The reporting of near-identical symptoms without any proven cause is often a sign of mass hysteria, many incidents of which have occurred throughout history, often participated in mainly by young women. Recent hysterias such as allegations of Satanic ritual abuse (as occurred, for example, in Martensville, Saskatchewan) have caused great harm to the accused. Needle spiking, as already noted, is different from former cases of hysteria in that it has so far not involved accusations against individuals. The spiking claim is a generalized attack on a society that has failed to make women feel safe. Coming in the midst of the COVID crisis, it both demonstrated and followed from the contagion of an exploitable fear.
Although I would not be surprised to learn of isolated cases of perpetrators who seek to terrorize young women with needles, it seems unlikely that the number of such persons in the UK alone has increased so dramatically in just over one year. It seems more likely that if the media stopped hyperventilating about this (not clearly) “heinous crime,” the crime might disappear even more quickly than it materialized.

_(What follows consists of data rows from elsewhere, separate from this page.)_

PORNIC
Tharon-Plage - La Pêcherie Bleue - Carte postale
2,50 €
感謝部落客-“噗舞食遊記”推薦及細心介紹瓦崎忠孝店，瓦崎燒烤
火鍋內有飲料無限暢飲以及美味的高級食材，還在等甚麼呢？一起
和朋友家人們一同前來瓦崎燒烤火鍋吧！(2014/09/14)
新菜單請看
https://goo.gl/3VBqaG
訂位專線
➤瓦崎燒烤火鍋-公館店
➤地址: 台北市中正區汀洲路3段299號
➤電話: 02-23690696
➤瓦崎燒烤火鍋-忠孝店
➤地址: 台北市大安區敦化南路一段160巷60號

I kept thinking as I was reading this "Don't girls go to bars with a girlfriend or two?" Wouldn't a friend be able to verify an attack and also drag the drugged friend home safely? This whole thing seems to depend on women being alone. Maybe I am way out of date....but when I was involved in bars women would always come with a friend or two, or a guy or two. Maybe things have changed?
Ladies, want to feel safe? Why not go to the bar with a male friend? All of the hoopla about women can do anything men can do, seems to fall apart here.
Thanks Janice for exposing this. I had never heard a thing about it.
Hypodermic needles and syringes are big, and the volume of fluid needed to be injected is around 1 millilitre. Even using the smallest needle size which is 25 gauge they are very easily bent and still sting when the skin is penetrated.
To get through layers of clothing the 25 gauge needs to be long, not a short one that diabetics use. After injection if not directly into a vein, it can take up to 40 minutes for the drug to take effect.